The young Belgian didn’t panic, and fought to limit his losses.

“I think I already took more time on other finishes like Les Praeres,” Evenepoel said. “I’m still 1:50 ahead in GC, so nothing to really panic about. I’ll try to recover as much as possible and survive tomorrow.”

Evenepoel said the most important thing was not to go into the red while chasing to keep Roglič and the others on the leash.

“I am not worried, because I also gained a lot of time on the others before in this Vuelta. Today was my turn to lose some time. For three weeks, you can have a bad day, and today it was my turn,” Evenepoel said. “That’s the life of a grand tour.”

With Sierra Nevada and its monster climb looming on the horizon, Evenepoel tried to put a positive spin on Saturday’s losses.

“I just didn’t have my best legs today. I hope this was my bad day for these three weeks,” he said.  “Today the amount of time I lost I already made the others lose. That’s the normal story, you give some time, you lose some time. That’s why it’s three weeks, and not one week. I am not too worried, and I think I can plan the effort a bit more tomorrow because I know the climb very well.

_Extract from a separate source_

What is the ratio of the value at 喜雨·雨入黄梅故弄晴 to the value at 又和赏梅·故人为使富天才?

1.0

“It’s completely different finish tomorrow. It’s another day. We still have a big lead, so it’s still all about defending.”

Van Wilder: ‘No need to panic. He didn’t lose 15 minutes’

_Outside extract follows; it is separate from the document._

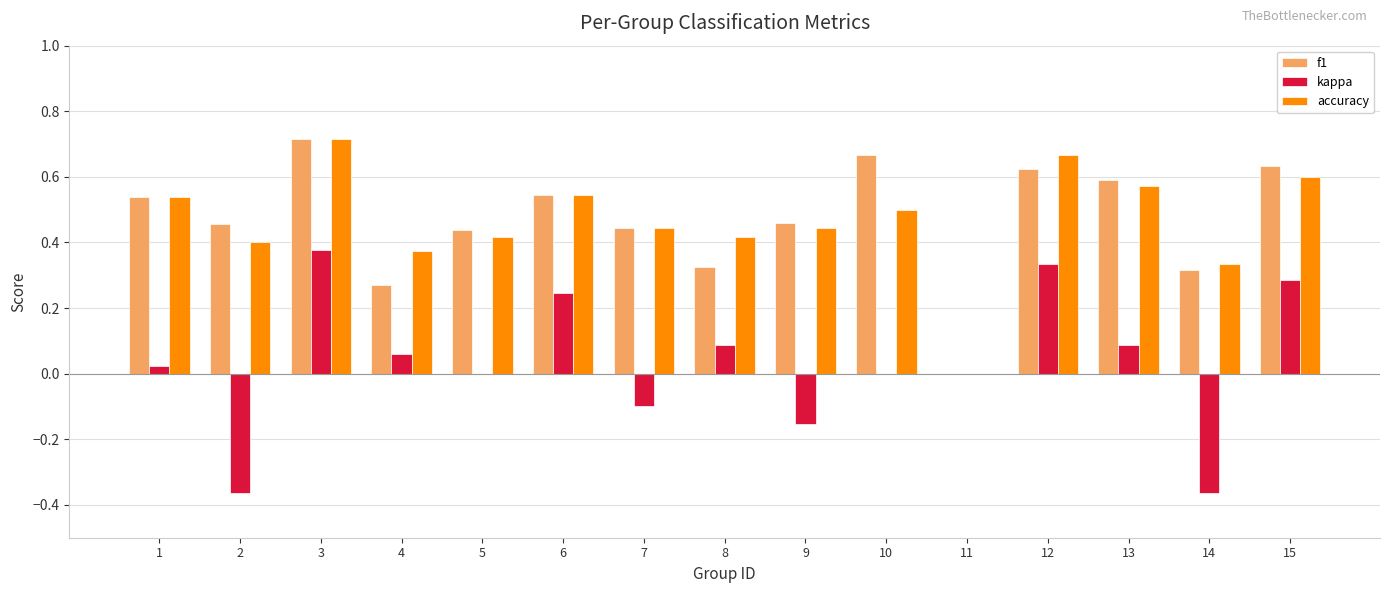

Are the bars grouped side by side (vs. stacked)?

Yes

Ilan Van Wilder said there’s ‘nothing to panic about.’ (Photo: Tim de Waele/Getty Images)

Evenepoel’s teammates are rallying around their GC captain, and Ilan Van Wilder took the last pulls at the front right before Roglič accelerated clear.

“We don’t have to panic. I think Roglič also lost time during this Vuelta, so it can happen one day to have less legs,” Van Wilder said. “It’s no big deal. Remco did his own pace, and he lost a bit of time. It’s nothing to worry about.”

Van Wilder, 22, is emerging as one of Evenepoel’s most reliable helpers in the mountains. With Pieter Serry out with COVID-19 and Julian Alaphilippe crashing out, there’s more pressure on the rest of the team.

The young Belgian said Evenepoel didn’t panic in the tense moment.

“Remco said he felt good, and I think Roglič had super legs today on the climb,” he said. “I was doing a solid pace, and I saw he attacked. Normally Remco could be on the wheel, and he had to wait. That was a sign he was a bit less this time, but he was still good.

“He didn’t lose 15 minutes, just a few seconds is not bad.”